SMARTPOP 2.0 Manual
2 Requirements
3 Installation
4 SMARTPOP features
4.1 Input
4.1.1 Via command lines
4.1.2 Via input files
4.1.3 Windows executable
4.2 Simulation parameters
4.2.1 Verbose
4.2.2 Random seed
4.2.3 Population size
4.2.4 Sample size
4.2.5 Number of simulations
4.2.6 Number of generations to run
4.2.7 Mating system and number of offspring
4.2.8 Sibling matings
4.2.9 Demography parameters
4.2.10 Mutation rates
4.2.11 Burn-In phase
4.2.12 DNA sequences
4.2.13 Choice of outputs
4.2.14 Save/Load
4.3 Outputs
4.3.1 Diversity tables
4.3.2 Fasta
4.3.3 Arlequin
4.4 Running SMARTPOP in parallel mode
4.5 Setting up a complex scheme (change of parameters through time)
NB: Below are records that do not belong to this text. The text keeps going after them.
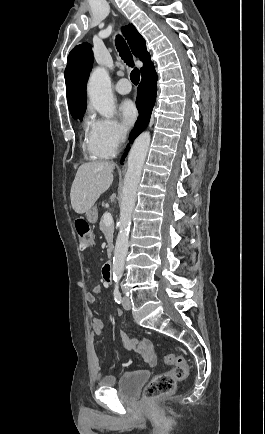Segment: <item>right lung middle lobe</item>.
I'll use <instances>...</instances> for the list:
<instances>
[{"mask_svg":"<svg viewBox=\"0 0 265 434\" xmlns=\"http://www.w3.org/2000/svg\"><path fill=\"white\" fill-rule=\"evenodd\" d=\"M69 110L74 119H83L84 112L86 110V101L75 102L69 104Z\"/></svg>","mask_w":265,"mask_h":434,"instance_id":"1","label":"right lung middle lobe"}]
</instances>
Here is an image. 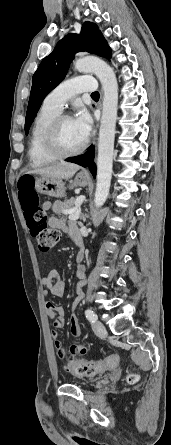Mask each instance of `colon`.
Segmentation results:
<instances>
[{
    "mask_svg": "<svg viewBox=\"0 0 171 445\" xmlns=\"http://www.w3.org/2000/svg\"><path fill=\"white\" fill-rule=\"evenodd\" d=\"M18 198L24 214L28 229L36 240L41 252H50L59 242L60 232L50 226L47 212L41 206L40 196L33 188V180L24 177L18 184ZM80 353H85V348L80 347ZM112 355L106 360L98 361H75L70 366L72 374L77 376H94L115 362ZM128 383H135L138 376L130 373L126 376Z\"/></svg>",
    "mask_w": 171,
    "mask_h": 445,
    "instance_id": "colon-1",
    "label": "colon"
}]
</instances>
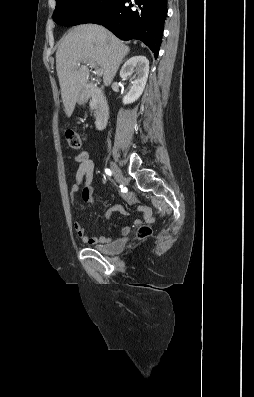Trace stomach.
Here are the masks:
<instances>
[{"label":"stomach","instance_id":"1","mask_svg":"<svg viewBox=\"0 0 254 397\" xmlns=\"http://www.w3.org/2000/svg\"><path fill=\"white\" fill-rule=\"evenodd\" d=\"M86 101V95L84 92H80L78 96V103L83 104Z\"/></svg>","mask_w":254,"mask_h":397}]
</instances>
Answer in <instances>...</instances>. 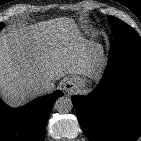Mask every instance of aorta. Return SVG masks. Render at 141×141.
Returning <instances> with one entry per match:
<instances>
[{"instance_id": "aorta-1", "label": "aorta", "mask_w": 141, "mask_h": 141, "mask_svg": "<svg viewBox=\"0 0 141 141\" xmlns=\"http://www.w3.org/2000/svg\"><path fill=\"white\" fill-rule=\"evenodd\" d=\"M73 104L69 97H59L54 104V108L59 113H68L72 110Z\"/></svg>"}]
</instances>
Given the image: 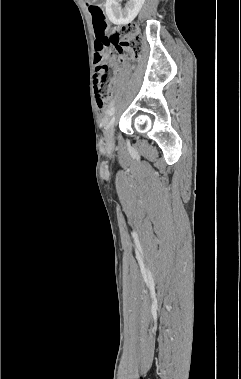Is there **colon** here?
Instances as JSON below:
<instances>
[{"label": "colon", "instance_id": "obj_1", "mask_svg": "<svg viewBox=\"0 0 241 379\" xmlns=\"http://www.w3.org/2000/svg\"><path fill=\"white\" fill-rule=\"evenodd\" d=\"M89 9L93 18L94 32L98 38L94 57L96 71L94 90L99 109L106 111L112 103L110 67L115 61V55L125 50L137 55L142 40L138 26L134 23L125 24L116 29L110 38H104L107 26L104 7L97 4L91 5Z\"/></svg>", "mask_w": 241, "mask_h": 379}]
</instances>
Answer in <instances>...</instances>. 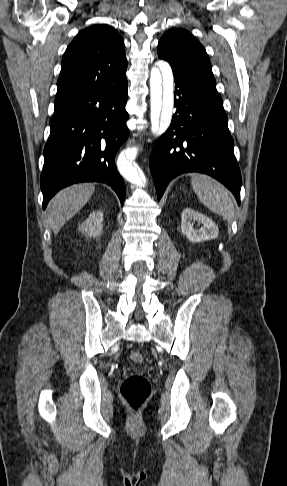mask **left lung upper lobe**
I'll list each match as a JSON object with an SVG mask.
<instances>
[{
	"label": "left lung upper lobe",
	"mask_w": 287,
	"mask_h": 486,
	"mask_svg": "<svg viewBox=\"0 0 287 486\" xmlns=\"http://www.w3.org/2000/svg\"><path fill=\"white\" fill-rule=\"evenodd\" d=\"M158 57L169 62L173 73L186 77L215 98L216 90L209 57L200 42L184 29H171L159 41Z\"/></svg>",
	"instance_id": "5c2ea615"
}]
</instances>
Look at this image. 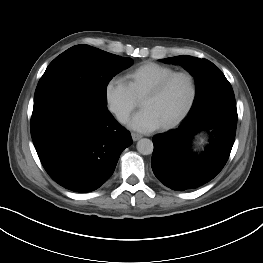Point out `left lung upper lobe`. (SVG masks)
Wrapping results in <instances>:
<instances>
[{
    "instance_id": "left-lung-upper-lobe-1",
    "label": "left lung upper lobe",
    "mask_w": 263,
    "mask_h": 263,
    "mask_svg": "<svg viewBox=\"0 0 263 263\" xmlns=\"http://www.w3.org/2000/svg\"><path fill=\"white\" fill-rule=\"evenodd\" d=\"M163 61L180 64L195 77L197 90L190 112L200 109L215 99L235 98L233 89L224 74L209 60L183 55L166 58Z\"/></svg>"
}]
</instances>
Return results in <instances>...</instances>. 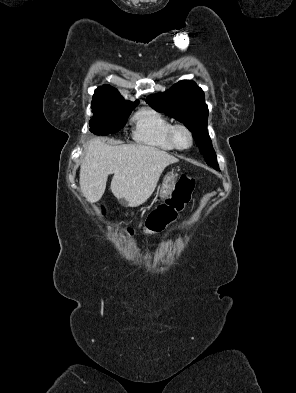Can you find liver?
Listing matches in <instances>:
<instances>
[{
  "mask_svg": "<svg viewBox=\"0 0 296 393\" xmlns=\"http://www.w3.org/2000/svg\"><path fill=\"white\" fill-rule=\"evenodd\" d=\"M178 159L156 147L141 144L113 146L91 139L80 168V189L88 202L101 199L108 175L111 191L128 206L142 205L154 192L163 170Z\"/></svg>",
  "mask_w": 296,
  "mask_h": 393,
  "instance_id": "1",
  "label": "liver"
}]
</instances>
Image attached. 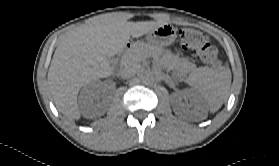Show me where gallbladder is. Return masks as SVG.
Masks as SVG:
<instances>
[{
	"label": "gallbladder",
	"instance_id": "1",
	"mask_svg": "<svg viewBox=\"0 0 279 166\" xmlns=\"http://www.w3.org/2000/svg\"><path fill=\"white\" fill-rule=\"evenodd\" d=\"M108 60L112 62L113 61V57L112 56H108Z\"/></svg>",
	"mask_w": 279,
	"mask_h": 166
}]
</instances>
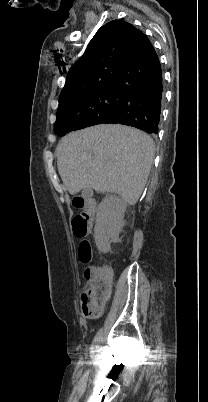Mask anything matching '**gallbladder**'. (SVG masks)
I'll list each match as a JSON object with an SVG mask.
<instances>
[{
    "label": "gallbladder",
    "instance_id": "1",
    "mask_svg": "<svg viewBox=\"0 0 208 402\" xmlns=\"http://www.w3.org/2000/svg\"><path fill=\"white\" fill-rule=\"evenodd\" d=\"M82 196L84 199H91L93 196L92 188H87V190H84Z\"/></svg>",
    "mask_w": 208,
    "mask_h": 402
}]
</instances>
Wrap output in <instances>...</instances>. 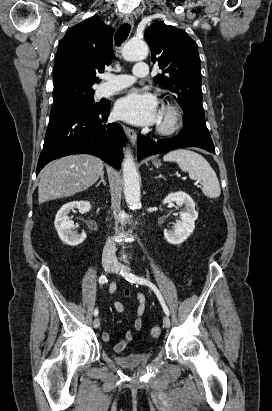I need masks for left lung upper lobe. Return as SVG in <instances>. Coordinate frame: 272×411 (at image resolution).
<instances>
[{
	"mask_svg": "<svg viewBox=\"0 0 272 411\" xmlns=\"http://www.w3.org/2000/svg\"><path fill=\"white\" fill-rule=\"evenodd\" d=\"M153 63L162 74L154 82L174 93L182 105L184 124L204 123L202 106L201 66L196 42L183 30L156 23L145 32Z\"/></svg>",
	"mask_w": 272,
	"mask_h": 411,
	"instance_id": "5c2ea615",
	"label": "left lung upper lobe"
}]
</instances>
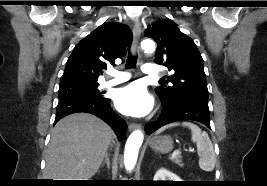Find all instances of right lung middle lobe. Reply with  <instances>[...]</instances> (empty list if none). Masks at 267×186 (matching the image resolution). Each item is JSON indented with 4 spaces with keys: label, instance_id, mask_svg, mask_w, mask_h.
Returning <instances> with one entry per match:
<instances>
[{
    "label": "right lung middle lobe",
    "instance_id": "obj_1",
    "mask_svg": "<svg viewBox=\"0 0 267 186\" xmlns=\"http://www.w3.org/2000/svg\"><path fill=\"white\" fill-rule=\"evenodd\" d=\"M98 83H74L60 85L58 96L59 98L69 95H86L94 98H102L101 93L97 89Z\"/></svg>",
    "mask_w": 267,
    "mask_h": 186
}]
</instances>
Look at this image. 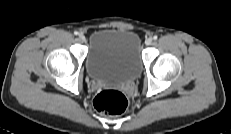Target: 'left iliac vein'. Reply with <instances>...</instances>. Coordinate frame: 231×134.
Listing matches in <instances>:
<instances>
[{
  "mask_svg": "<svg viewBox=\"0 0 231 134\" xmlns=\"http://www.w3.org/2000/svg\"><path fill=\"white\" fill-rule=\"evenodd\" d=\"M152 42H153L152 38H147L146 41H145L146 45H151Z\"/></svg>",
  "mask_w": 231,
  "mask_h": 134,
  "instance_id": "obj_1",
  "label": "left iliac vein"
}]
</instances>
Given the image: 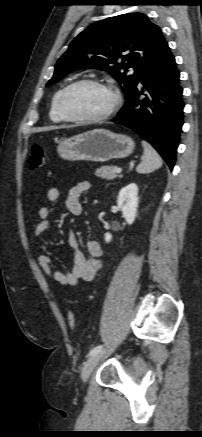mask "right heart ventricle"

4.6 Starting conditions: burn-in and pre-run
5 Examples
A Default parameters
B References
1 Introduction to SMARTPOP
SMARTPOP is fast and flexible forward-in-time simulator for population genetics. Specially developed for speed efficiency, it is available in both serial and parallel versions. Developed for anthropological inferences on human populations, SMARTPOP simulates individuals with sequences of sex-linked DNA (mitochondrial, X and Y chromosomes) and autosomes. Studies of social dynamics are enabled using SMARTPOP's flexible demographic models and social rules of mating.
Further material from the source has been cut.